» DIRECTIVE
Could you give this material again with each "Repa Chismes" switched to "Redacción", everything else unchanged and the pictures left out?

*** SOURCE DATA Section Begins ***

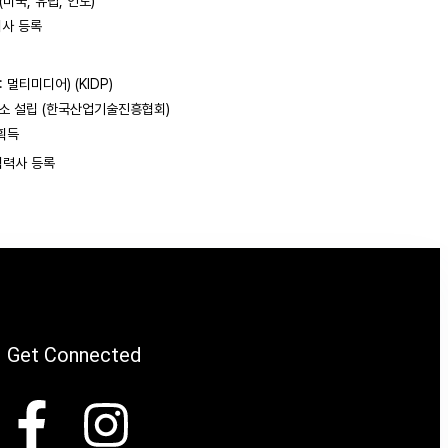
 (미국, 유럽, 인도)
너사 등록
 멀티미디어) (KIDP)
소 설립 (한국산업기술진흥협회)
획득
 협력사 등록
Get Connected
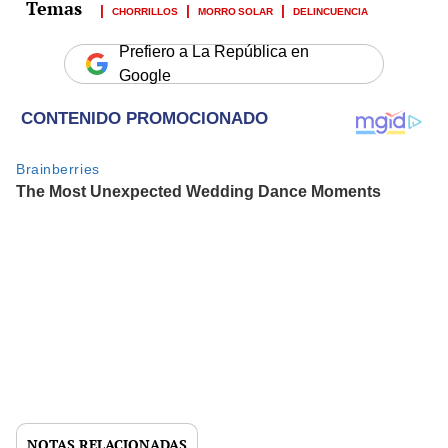
CHORRILLOS
MORRO SOLAR
DELINCUENCIA
Prefiero a La República en
Google
NOTAS RELACIONADAS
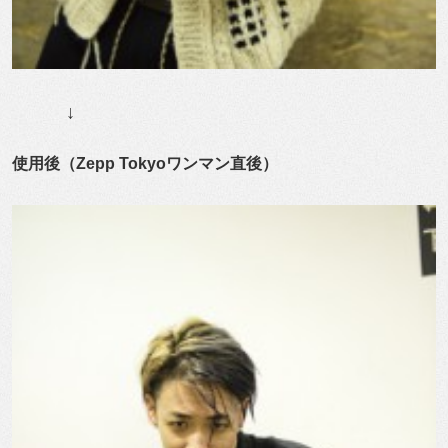
↓
使用後（Zepp Tokyoワンマン直後）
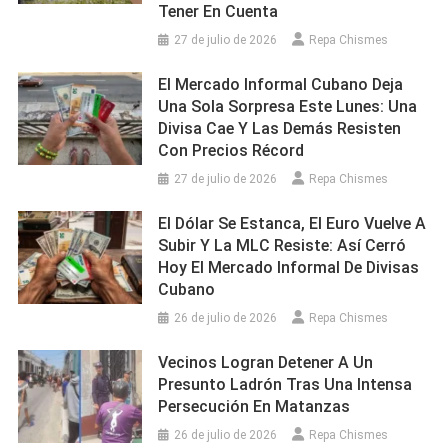
Tener En Cuenta
27 de julio de 2026
Repa Chismes
El Mercado Informal Cubano Deja
Una Sola Sorpresa Este Lunes: Una
Divisa Cae Y Las Demás Resisten
Con Precios Récord
27 de julio de 2026
Repa Chismes
El Dólar Se Estanca, El Euro Vuelve A
Subir Y La MLC Resiste: Así Cerró
Hoy El Mercado Informal De Divisas
Cubano
26 de julio de 2026
Repa Chismes
Vecinos Logran Detener A Un
Presunto Ladrón Tras Una Intensa
Persecución En Matanzas
26 de julio de 2026
Repa Chismes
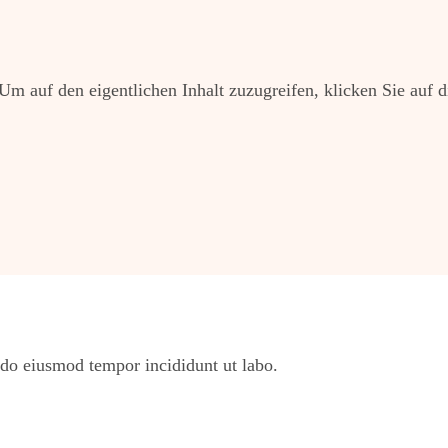
 Um auf den eigentlichen Inhalt zuzugreifen, klicken Sie auf d
 do eiusmod tempor incididunt ut labo.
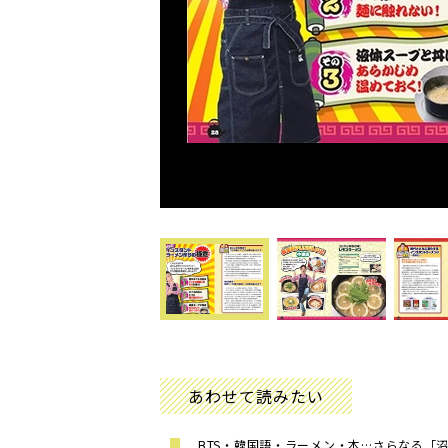
あわせて読みたい
BTS・韓国語・ラーメン・本…さらなる「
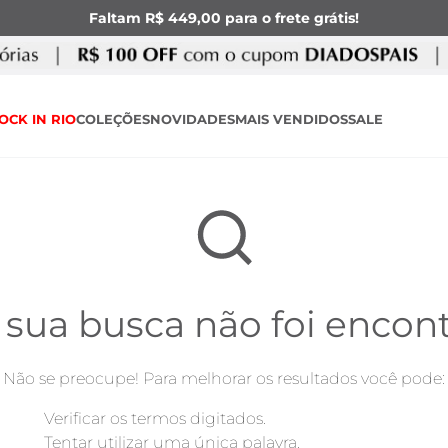
Faltam R$ 449,00 para o frete grátis!
OCK IN RIO
COLEÇÕES
NOVIDADES
MAIS VENDIDOS
SALE
 sua busca não foi encon
Não se preocupe! Para melhorar os resultados você pode:
Verificar os termos digitados.
Tentar utilizar uma única palavra.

*** SOURCE DATA Section Ends ***

» OUTPUT BELOW
 (미국, 유럽, 인도)
너사 등록
 멀티미디어) (KIDP)
소 설립 (한국산업기술진흥협회)
획득
 협력사 등록
Get Connected
CHORRILLOS
MORRO SOLAR
DELINCUENCIA
Prefiero a La República en
Google
NOTAS RELACIONADAS
↓
使用後（Zepp Tokyoワンマン直後）
Tener En Cuenta
27 de julio de 2026
Redacción
El Mercado Informal Cubano Deja
Una Sola Sorpresa Este Lunes: Una
Divisa Cae Y Las Demás Resisten
Con Precios Récord
27 de julio de 2026
Redacción
El Dólar Se Estanca, El Euro Vuelve A
Subir Y La MLC Resiste: Así Cerró
Hoy El Mercado Informal De Divisas
Cubano
26 de julio de 2026
Redacción
Vecinos Logran Detener A Un
Presunto Ladrón Tras Una Intensa
Persecución En Matanzas
26 de julio de 2026
Redacción
 Um auf den eigentlichen Inhalt zuzugreifen, klicken Sie auf d
 do eiusmod tempor incididunt ut labo.
あわせて読みたい
BTS・韓国語・ラーメン・本…さらなる「
Faltam R$ 449,00 para o frete grátis!
OCK IN RIO
COLEÇÕES
NOVIDADES
MAIS VENDIDOS
SALE
 sua busca não foi encon
Não se preocupe! Para melhorar os resultados você pode:
Verificar os termos digitados.
Tentar utilizar uma única palavra.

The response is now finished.